──────── Data to process ────────

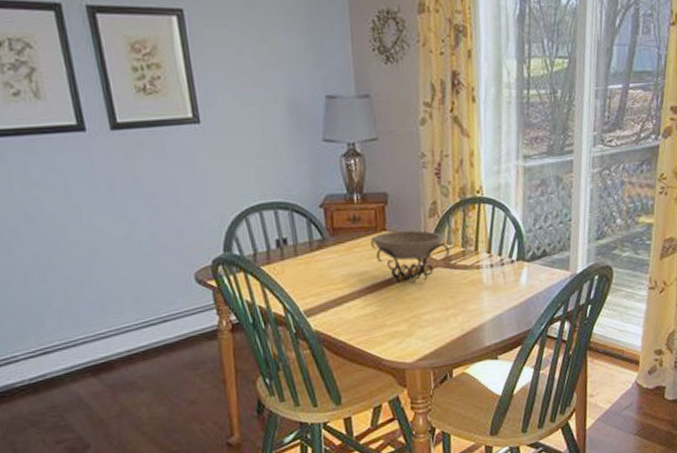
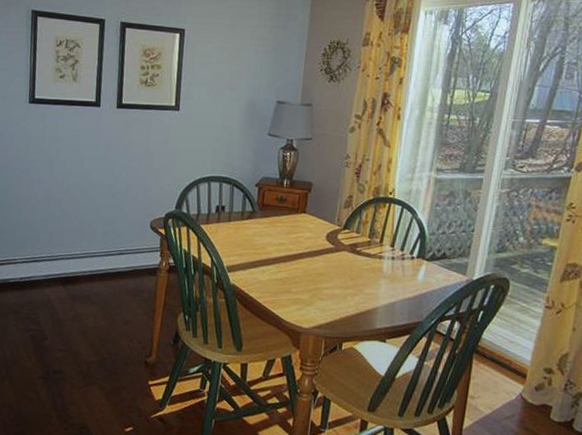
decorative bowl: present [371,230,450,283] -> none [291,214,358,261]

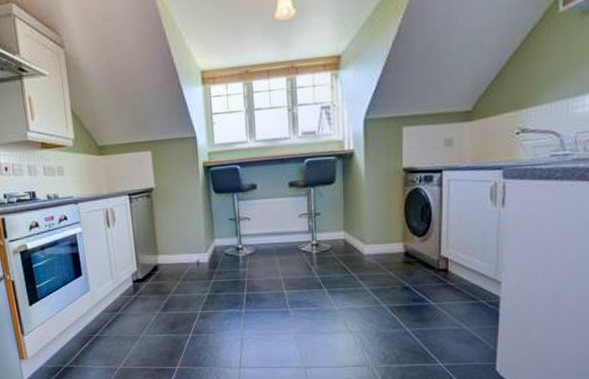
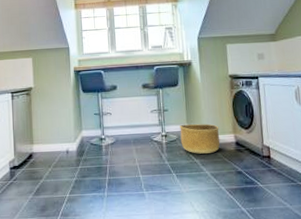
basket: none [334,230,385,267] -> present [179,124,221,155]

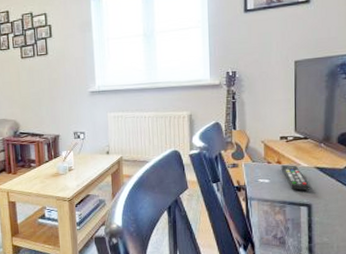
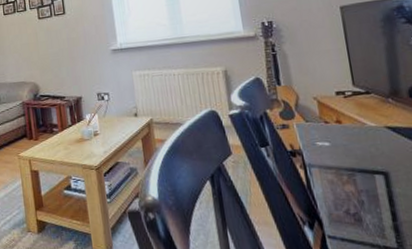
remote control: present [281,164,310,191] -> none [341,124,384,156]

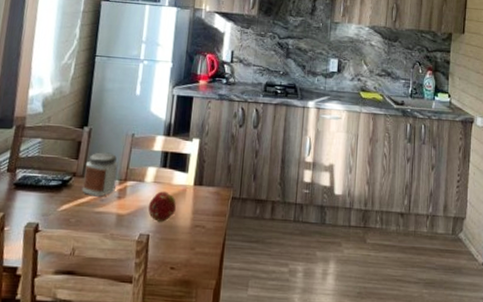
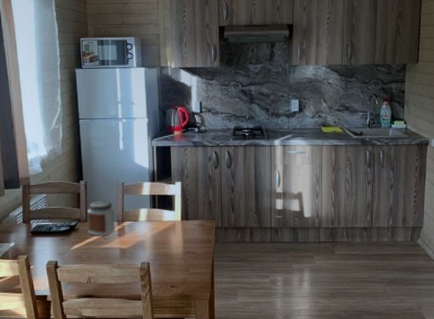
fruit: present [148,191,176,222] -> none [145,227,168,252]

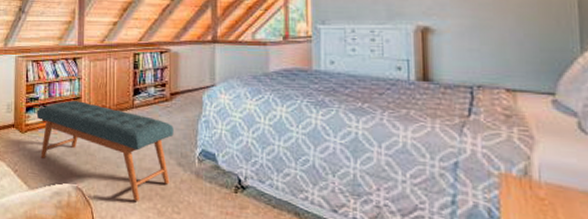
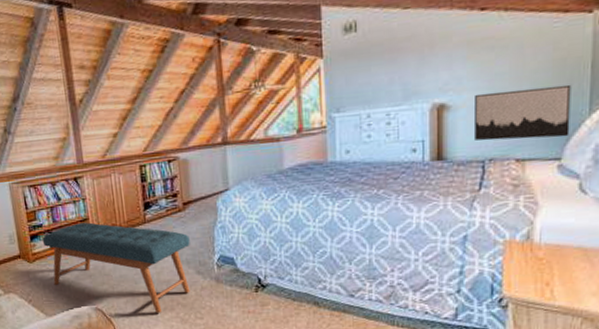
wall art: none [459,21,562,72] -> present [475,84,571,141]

────────

Where a record above holds a picture, drop the picture and print the rest exactly.

**Exercise response**
decorative bowl: present [371,230,450,283] -> none [291,214,358,261]

basket: none [334,230,385,267] -> present [179,124,221,155]

remote control: present [281,164,310,191] -> none [341,124,384,156]

fruit: present [148,191,176,222] -> none [145,227,168,252]

wall art: none [459,21,562,72] -> present [475,84,571,141]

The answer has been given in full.